• Critical care clinics · Oct 1998

    Review

    Mechanical ventilation of patients with acute lung injury.

    • C N Sessler.
    • Department of Internal Medicine, Medical College of Virginia, Virginia Commonwealth University, Richmond, USA. csessler@gems.vcu.edu
    • Crit Care Clin. 1998 Oct 1;14(4):707-29, vii.

    AbstractVentilatory management of patients with acute lung injury (ALI), particularly its most severe subset, acute respiratory distress syndrome (ARDS), is complex. Newer lung protective strategies emphasize measures to enhance alveolar recruitment and avoid alveolar overdistention, thus minimizing the risk of ventilator-induced lung injury (VILI).

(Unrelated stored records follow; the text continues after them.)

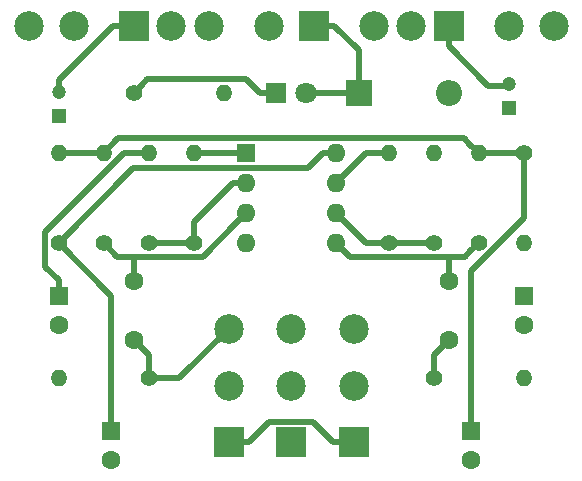
<source format=gtl>
G04 #@! TF.GenerationSoftware,KiCad,Pcbnew,5.0.2-bee76a0~70~ubuntu16.04.1*
G04 #@! TF.CreationDate,2019-03-31T19:25:15-05:00*
G04 #@! TF.ProjectId,Bloop2,426c6f6f-7032-42e6-9b69-6361645f7063,rev?*
G04 #@! TF.SameCoordinates,Original*
G04 #@! TF.FileFunction,Copper,L1,Top*
G04 #@! TF.FilePolarity,Positive*
%FSLAX46Y46*%
G04 Gerber Fmt 4.6, Leading zero omitted, Abs format (unit mm)*
G04 Created by KiCad (PCBNEW 5.0.2-bee76a0~70~ubuntu16.04.1) date Sun 31 Mar 2019 07:25:15 PM CDT*
%MOMM*%
%LPD*%
G01*
G04 APERTURE LIST*
G04 #@! TA.AperFunction,ComponentPad*
%ADD10C,2.499360*%
G04 #@! TD*
G04 #@! TA.AperFunction,ComponentPad*
%ADD11C,1.600000*%
G04 #@! TD*
G04 #@! TA.AperFunction,ComponentPad*
%ADD12R,1.600000X1.600000*%
G04 #@! TD*
G04 #@! TA.AperFunction,ComponentPad*
%ADD13R,1.800000X1.800000*%
G04 #@! TD*
G04 #@! TA.AperFunction,ComponentPad*
%ADD14C,1.800000*%
G04 #@! TD*
G04 #@! TA.AperFunction,ComponentPad*
%ADD15O,1.400000X1.400000*%
G04 #@! TD*
G04 #@! TA.AperFunction,ComponentPad*
%ADD16C,1.400000*%
G04 #@! TD*
G04 #@! TA.AperFunction,ComponentPad*
%ADD17O,1.600000X1.600000*%
G04 #@! TD*
G04 #@! TA.AperFunction,ComponentPad*
%ADD18R,2.200000X2.200000*%
G04 #@! TD*
G04 #@! TA.AperFunction,ComponentPad*
%ADD19O,2.200000X2.200000*%
G04 #@! TD*
G04 #@! TA.AperFunction,ComponentPad*
%ADD20R,2.499360X2.499360*%
G04 #@! TD*
G04 #@! TA.AperFunction,ComponentPad*
%ADD21C,2.500000*%
G04 #@! TD*
G04 #@! TA.AperFunction,ComponentPad*
%ADD22R,2.500000X2.500000*%
G04 #@! TD*
G04 #@! TA.AperFunction,ComponentPad*
%ADD23R,1.200000X1.200000*%
G04 #@! TD*
G04 #@! TA.AperFunction,ComponentPad*
%ADD24C,1.200000*%
G04 #@! TD*
G04 #@! TA.AperFunction,Conductor*
%ADD25C,0.500000*%
G04 #@! TD*
G04 APERTURE END LIST*
D10*
G04 #@! TO.P,J5,1*
G04 #@! TO.N,Net-(J5-Pad1)*
X177165000Y-86995000D03*
G04 #@! TD*
D11*
G04 #@! TO.P,C1,2*
G04 #@! TO.N,GND*
X143510000Y-123785000D03*
D12*
G04 #@! TO.P,C1,1*
G04 #@! TO.N,+9V*
X143510000Y-121285000D03*
G04 #@! TD*
G04 #@! TO.P,C2,1*
G04 #@! TO.N,VREF*
X173990000Y-121285000D03*
D11*
G04 #@! TO.P,C2,2*
G04 #@! TO.N,GND*
X173990000Y-123785000D03*
G04 #@! TD*
D13*
G04 #@! TO.P,D1,1*
G04 #@! TO.N,Net-(D1-Pad1)*
X157480000Y-92710000D03*
D14*
G04 #@! TO.P,D1,2*
G04 #@! TO.N,+9V*
X160020000Y-92710000D03*
G04 #@! TD*
D15*
G04 #@! TO.P,R1,2*
G04 #@! TO.N,VREF*
X139065000Y-97790000D03*
D16*
G04 #@! TO.P,R1,1*
G04 #@! TO.N,+9V*
X139065000Y-105410000D03*
G04 #@! TD*
D15*
G04 #@! TO.P,R2,2*
G04 #@! TO.N,GND*
X178435000Y-105410000D03*
D16*
G04 #@! TO.P,R2,1*
G04 #@! TO.N,VREF*
X178435000Y-97790000D03*
G04 #@! TD*
G04 #@! TO.P,R3,1*
G04 #@! TO.N,Net-(C3-Pad2)*
X146685000Y-116840000D03*
D15*
G04 #@! TO.P,R3,2*
G04 #@! TO.N,GND*
X139065000Y-116840000D03*
G04 #@! TD*
D16*
G04 #@! TO.P,R4,1*
G04 #@! TO.N,Net-(C4-Pad2)*
X170815000Y-116840000D03*
D15*
G04 #@! TO.P,R4,2*
G04 #@! TO.N,GND*
X178435000Y-116840000D03*
G04 #@! TD*
G04 #@! TO.P,R5,2*
G04 #@! TO.N,VREF*
X142875000Y-97790000D03*
D16*
G04 #@! TO.P,R5,1*
G04 #@! TO.N,Net-(C3-Pad1)*
X142875000Y-105410000D03*
G04 #@! TD*
D15*
G04 #@! TO.P,R6,2*
G04 #@! TO.N,VREF*
X174625000Y-97790000D03*
D16*
G04 #@! TO.P,R6,1*
G04 #@! TO.N,Net-(C4-Pad1)*
X174625000Y-105410000D03*
G04 #@! TD*
G04 #@! TO.P,R7,1*
G04 #@! TO.N,Net-(R7-Pad1)*
X146685000Y-105410000D03*
D15*
G04 #@! TO.P,R7,2*
G04 #@! TO.N,Net-(C5-Pad1)*
X146685000Y-97790000D03*
G04 #@! TD*
D16*
G04 #@! TO.P,R8,1*
G04 #@! TO.N,Net-(R10-Pad1)*
X170815000Y-105410000D03*
D15*
G04 #@! TO.P,R8,2*
G04 #@! TO.N,Net-(C6-Pad1)*
X170815000Y-97790000D03*
G04 #@! TD*
D16*
G04 #@! TO.P,R9,1*
G04 #@! TO.N,Net-(R7-Pad1)*
X150495000Y-105410000D03*
D15*
G04 #@! TO.P,R9,2*
G04 #@! TO.N,Net-(C7-Pad1)*
X150495000Y-97790000D03*
G04 #@! TD*
D12*
G04 #@! TO.P,U1,1*
G04 #@! TO.N,Net-(C7-Pad1)*
X154940000Y-97790000D03*
D17*
G04 #@! TO.P,U1,5*
G04 #@! TO.N,Net-(C4-Pad1)*
X162560000Y-105410000D03*
G04 #@! TO.P,U1,2*
G04 #@! TO.N,Net-(R7-Pad1)*
X154940000Y-100330000D03*
G04 #@! TO.P,U1,6*
G04 #@! TO.N,Net-(R10-Pad1)*
X162560000Y-102870000D03*
G04 #@! TO.P,U1,3*
G04 #@! TO.N,Net-(C3-Pad1)*
X154940000Y-102870000D03*
G04 #@! TO.P,U1,7*
G04 #@! TO.N,Net-(C8-Pad1)*
X162560000Y-100330000D03*
G04 #@! TO.P,U1,4*
G04 #@! TO.N,GND*
X154940000Y-105410000D03*
G04 #@! TO.P,U1,8*
G04 #@! TO.N,+9V*
X162560000Y-97790000D03*
G04 #@! TD*
D18*
G04 #@! TO.P,D2,1*
G04 #@! TO.N,+9V*
X164465000Y-92710000D03*
D19*
G04 #@! TO.P,D2,2*
G04 #@! TO.N,GND*
X172085000Y-92710000D03*
G04 #@! TD*
D20*
G04 #@! TO.P,J1,1*
G04 #@! TO.N,+9V*
X160655000Y-86995000D03*
D10*
G04 #@! TO.P,J1,2*
G04 #@! TO.N,GND*
X156845000Y-86995000D03*
G04 #@! TD*
G04 #@! TO.P,J3,1*
G04 #@! TO.N,Net-(C4-Pad2)*
X180975000Y-86995000D03*
G04 #@! TD*
G04 #@! TO.P,J4,1*
G04 #@! TO.N,Net-(J4-Pad1)*
X140335000Y-86995000D03*
G04 #@! TD*
G04 #@! TO.P,J2,1*
G04 #@! TO.N,Net-(J2-Pad1)*
X136525000Y-86995000D03*
G04 #@! TD*
D21*
G04 #@! TO.P,SW1,3*
G04 #@! TO.N,GND*
X158750000Y-112675000D03*
D22*
G04 #@! TO.P,SW1,1*
G04 #@! TO.N,N/C*
X158750000Y-122275000D03*
D21*
G04 #@! TO.P,SW1,2*
G04 #@! TO.N,Net-(RLED1-Pad2)*
X158750000Y-117475000D03*
G04 #@! TD*
G04 #@! TO.P,SW2,2*
G04 #@! TO.N,Net-(J2-Pad1)*
X153450000Y-117475000D03*
D22*
G04 #@! TO.P,SW2,1*
G04 #@! TO.N,BYPASS*
X153450000Y-122275000D03*
D21*
G04 #@! TO.P,SW2,3*
G04 #@! TO.N,Net-(C3-Pad2)*
X153450000Y-112675000D03*
G04 #@! TD*
G04 #@! TO.P,SW3,2*
G04 #@! TO.N,Net-(J5-Pad1)*
X164050000Y-117475000D03*
D22*
G04 #@! TO.P,SW3,1*
G04 #@! TO.N,BYPASS*
X164050000Y-122275000D03*
D21*
G04 #@! TO.P,SW3,3*
G04 #@! TO.N,Net-(RV2-Pad2)*
X164050000Y-112675000D03*
G04 #@! TD*
D20*
G04 #@! TO.P,RV1,1*
G04 #@! TO.N,Net-(C7-Pad2)*
X145415000Y-86995000D03*
D10*
G04 #@! TO.P,RV1,2*
G04 #@! TO.N,Net-(J4-Pad1)*
X148590000Y-86995000D03*
G04 #@! TO.P,RV1,3*
G04 #@! TO.N,GND*
X151765000Y-86995000D03*
G04 #@! TD*
G04 #@! TO.P,RV2,3*
G04 #@! TO.N,GND*
X165735000Y-86995000D03*
G04 #@! TO.P,RV2,2*
G04 #@! TO.N,Net-(RV2-Pad2)*
X168910000Y-86995000D03*
D20*
G04 #@! TO.P,RV2,1*
G04 #@! TO.N,Net-(C8-Pad2)*
X172085000Y-86995000D03*
G04 #@! TD*
D11*
G04 #@! TO.P,C3,2*
G04 #@! TO.N,Net-(C3-Pad2)*
X145415000Y-113585000D03*
G04 #@! TO.P,C3,1*
G04 #@! TO.N,Net-(C3-Pad1)*
X145415000Y-108585000D03*
G04 #@! TD*
G04 #@! TO.P,C4,2*
G04 #@! TO.N,Net-(C4-Pad2)*
X172085000Y-113585000D03*
G04 #@! TO.P,C4,1*
G04 #@! TO.N,Net-(C4-Pad1)*
X172085000Y-108585000D03*
G04 #@! TD*
D12*
G04 #@! TO.P,C5,1*
G04 #@! TO.N,Net-(C5-Pad1)*
X139065000Y-109855000D03*
D11*
G04 #@! TO.P,C5,2*
G04 #@! TO.N,GND*
X139065000Y-112355000D03*
G04 #@! TD*
G04 #@! TO.P,C6,2*
G04 #@! TO.N,GND*
X178435000Y-112355000D03*
D12*
G04 #@! TO.P,C6,1*
G04 #@! TO.N,Net-(C6-Pad1)*
X178435000Y-109855000D03*
G04 #@! TD*
D15*
G04 #@! TO.P,R10,2*
G04 #@! TO.N,Net-(C8-Pad1)*
X167005000Y-97790000D03*
D16*
G04 #@! TO.P,R10,1*
G04 #@! TO.N,Net-(R10-Pad1)*
X167005000Y-105410000D03*
G04 #@! TD*
G04 #@! TO.P,RLED1,1*
G04 #@! TO.N,Net-(D1-Pad1)*
X145415000Y-92710000D03*
D15*
G04 #@! TO.P,RLED1,2*
G04 #@! TO.N,Net-(RLED1-Pad2)*
X153035000Y-92710000D03*
G04 #@! TD*
D23*
G04 #@! TO.P,C7,1*
G04 #@! TO.N,Net-(C7-Pad1)*
X139065000Y-94615000D03*
D24*
G04 #@! TO.P,C7,2*
G04 #@! TO.N,Net-(C7-Pad2)*
X139065000Y-92615000D03*
G04 #@! TD*
G04 #@! TO.P,C8,2*
G04 #@! TO.N,Net-(C8-Pad2)*
X177165000Y-91980000D03*
D23*
G04 #@! TO.P,C8,1*
G04 #@! TO.N,Net-(C8-Pad1)*
X177165000Y-93980000D03*
G04 #@! TD*
D25*
G04 #@! TO.N,+9V*
X164465000Y-89055320D02*
X164465000Y-91110000D01*
X162404680Y-86995000D02*
X164465000Y-89055320D01*
X164465000Y-91110000D02*
X164465000Y-92710000D01*
X160655000Y-86995000D02*
X162404680Y-86995000D01*
X164465000Y-92710000D02*
X160020000Y-92710000D01*
X145395001Y-99079999D02*
X139065000Y-105410000D01*
X160138631Y-99079999D02*
X145395001Y-99079999D01*
X162560000Y-97790000D02*
X161428630Y-97790000D01*
X161428630Y-97790000D02*
X160138631Y-99079999D01*
X143510000Y-109855000D02*
X143510000Y-121285000D01*
X139065000Y-105410000D02*
X143510000Y-109855000D01*
G04 #@! TO.N,VREF*
X139065000Y-97790000D02*
X142875000Y-97790000D01*
X178435000Y-97790000D02*
X174625000Y-97790000D01*
X173925001Y-97090001D02*
X174625000Y-97790000D01*
X173374999Y-96539999D02*
X173925001Y-97090001D01*
X144125001Y-96539999D02*
X144780000Y-96539999D01*
X142875000Y-97790000D02*
X144125001Y-96539999D01*
X144760001Y-96539999D02*
X144780000Y-96539999D01*
X144780000Y-96539999D02*
X173374999Y-96539999D01*
X178435000Y-98779949D02*
X178435000Y-97790000D01*
X178435000Y-103302002D02*
X178435000Y-98779949D01*
X173990000Y-107747002D02*
X178435000Y-103302002D01*
X173990000Y-121285000D02*
X173990000Y-107747002D01*
G04 #@! TO.N,Net-(C3-Pad2)*
X149285000Y-116840000D02*
X146685000Y-116840000D01*
X153450000Y-112675000D02*
X149285000Y-116840000D01*
X146685000Y-114855000D02*
X145415000Y-113585000D01*
X146685000Y-116840000D02*
X146685000Y-114855000D01*
G04 #@! TO.N,Net-(C3-Pad1)*
X154140001Y-103669999D02*
X154940000Y-102870000D01*
X151249999Y-106560001D02*
X154140001Y-103669999D01*
X142875000Y-105410000D02*
X144025001Y-106560001D01*
X145415000Y-108585000D02*
X145415000Y-106560001D01*
X144025001Y-106560001D02*
X145415000Y-106560001D01*
X145415000Y-106560001D02*
X151249999Y-106560001D01*
G04 #@! TO.N,Net-(C4-Pad2)*
X170815000Y-114855000D02*
X172085000Y-113585000D01*
X170815000Y-116840000D02*
X170815000Y-114855000D01*
G04 #@! TO.N,Net-(C4-Pad1)*
X173925001Y-106109999D02*
X174625000Y-105410000D01*
X173474999Y-106560001D02*
X173925001Y-106109999D01*
X162560000Y-105410000D02*
X163710001Y-106560001D01*
X172085000Y-108585000D02*
X172085000Y-106560001D01*
X163710001Y-106560001D02*
X172085000Y-106560001D01*
X172085000Y-106560001D02*
X173474999Y-106560001D01*
G04 #@! TO.N,Net-(C5-Pad1)*
X139065000Y-108555000D02*
X139065000Y-109855000D01*
X137914999Y-107404999D02*
X139065000Y-108555000D01*
X137914999Y-104452003D02*
X137914999Y-107404999D01*
X144577002Y-97790000D02*
X137914999Y-104452003D01*
X146685000Y-97790000D02*
X144577002Y-97790000D01*
G04 #@! TO.N,Net-(D1-Pad1)*
X146114999Y-92010001D02*
X145415000Y-92710000D01*
X146565001Y-91559999D02*
X146114999Y-92010001D01*
X154929999Y-91559999D02*
X146565001Y-91559999D01*
X156080000Y-92710000D02*
X154929999Y-91559999D01*
X157480000Y-92710000D02*
X156080000Y-92710000D01*
G04 #@! TO.N,BYPASS*
X162300000Y-122275000D02*
X164050000Y-122275000D01*
X160599999Y-120574999D02*
X162300000Y-122275000D01*
X156900001Y-120574999D02*
X160599999Y-120574999D01*
X155200000Y-122275000D02*
X156900001Y-120574999D01*
X153450000Y-122275000D02*
X155200000Y-122275000D01*
G04 #@! TO.N,Net-(C7-Pad1)*
X150495000Y-97790000D02*
X154940000Y-97790000D01*
G04 #@! TO.N,Net-(C7-Pad2)*
X143680000Y-86995000D02*
X145415000Y-86995000D01*
X139065000Y-91610000D02*
X143680000Y-86995000D01*
X139065000Y-92710000D02*
X139065000Y-91610000D01*
G04 #@! TO.N,Net-(C8-Pad2)*
X172085000Y-88744680D02*
X172085000Y-86995000D01*
X175415320Y-92075000D02*
X172085000Y-88744680D01*
X177165000Y-92075000D02*
X175415320Y-92075000D01*
G04 #@! TO.N,Net-(C8-Pad1)*
X165100000Y-97790000D02*
X167005000Y-97790000D01*
X162560000Y-100330000D02*
X165100000Y-97790000D01*
G04 #@! TO.N,Net-(R7-Pad1)*
X153808630Y-100330000D02*
X150495000Y-103643630D01*
X154940000Y-100330000D02*
X153808630Y-100330000D01*
X150495000Y-105410000D02*
X146685000Y-105410000D01*
X150495000Y-105410000D02*
X150495000Y-103643630D01*
G04 #@! TO.N,Net-(R10-Pad1)*
X165100000Y-105410000D02*
X167005000Y-105410000D01*
X162560000Y-102870000D02*
X165100000Y-105410000D01*
X167005000Y-105410000D02*
X170815000Y-105410000D01*
G04 #@! TD*
M02*

</source>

Key components of such strategies include the use of smaller-than-conventional tidal volumes which maintain peak transpulmonary pressure below the pressure associated with overdistention, and titration of positive end-expiratory pressure to promote maximal alveolar recruitment. Novel techniques, including prone positioning, inverse ratio ventilation, tracheal gas insufflation, and high frequency ventilation, are considerations in severe ARDS. No single approach is best for all patients; adjustment of ventilatory parameters to individual characteristics, such as lung mechanics and gas exchange, is required.